Chapter 07
Orientation: SQL as a table-maintenance language
Analytical SQL asks a question and returns an answer. Data-engineering SQL keeps a warehouse table correct after thousands or millions of upstream changes arrive. That shift changes the job: the query is no longer just a report, it is a contract for how target state evolves.
This chapter treats SQL as the language of safe table maintenance. You will learn how to decide which rows are new, changed, unchanged, deleted, late, or historically important before a pipeline mutates a target table.
A source table is where new data arrives. A target table is the trusted warehouse table users query. A staging query sits between them: it cleans the source, removes bad keys, chooses one row per business key, and prepares an action plan.

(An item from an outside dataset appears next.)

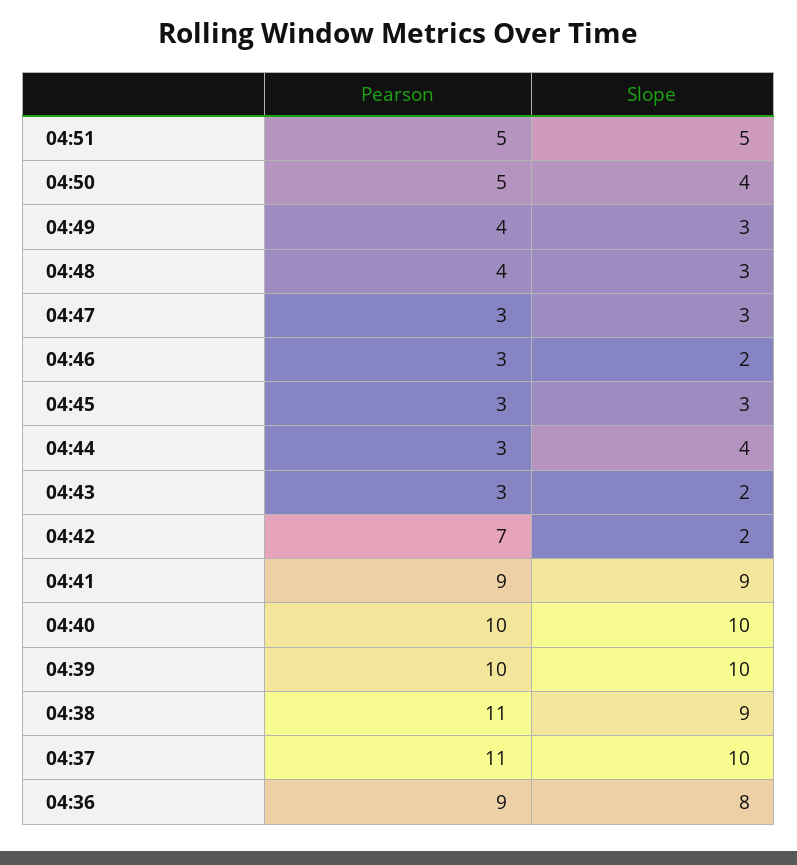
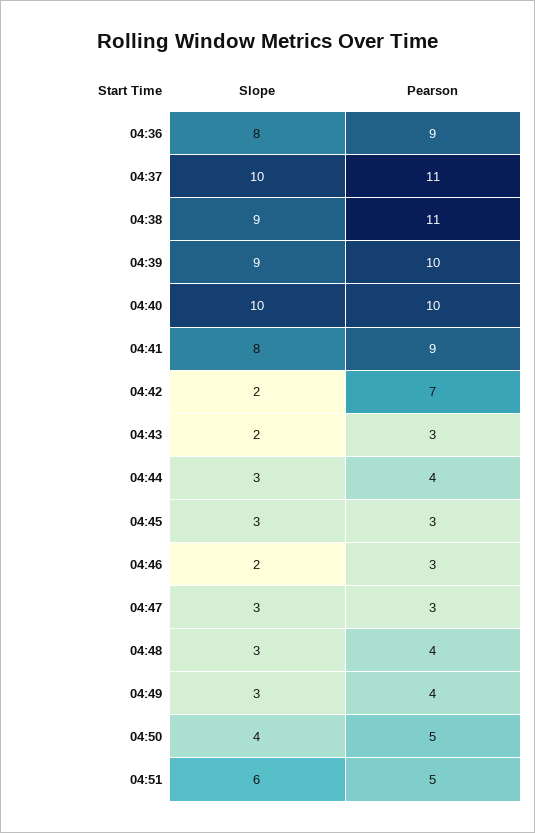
Slope, 04:51: 5 -> 6
Pearson, 04:44: 3 -> 4
Slope, 04:44: 4 -> 3
Slope, 04:41: 9 -> 8
Slope, 04:39: 10 -> 9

A business key is the real-world identifier for one entity, such as `customer_id`. “One row per business key” means customer 104 should appear once in the target current table, even if the source sent customer 104 twice in one batch.
Why data engineers care
Production tables are reused by dashboards, ML features, finance workflows, and downstream models. A bad merge key, a missing replay window, or an accidental append-only model can silently corrupt every consumer.
Common mistake
Writing the mutation before proving the action plan.
You discover duplicate keys, tombstones, or changed attributes only after the target is already wrong.
Better habit
- Start with a SELECT that classifies actions per key.
- Count actions before mutating.
- Keep the source slice, target comparison, and final action labels in separate CTEs.
- Always explain at least one output row aloud: what source row met what target row, and why did that produce this action?
A senior load query is auditable: someone can read it and explain why each row will be inserted, updated, deleted, or ignored.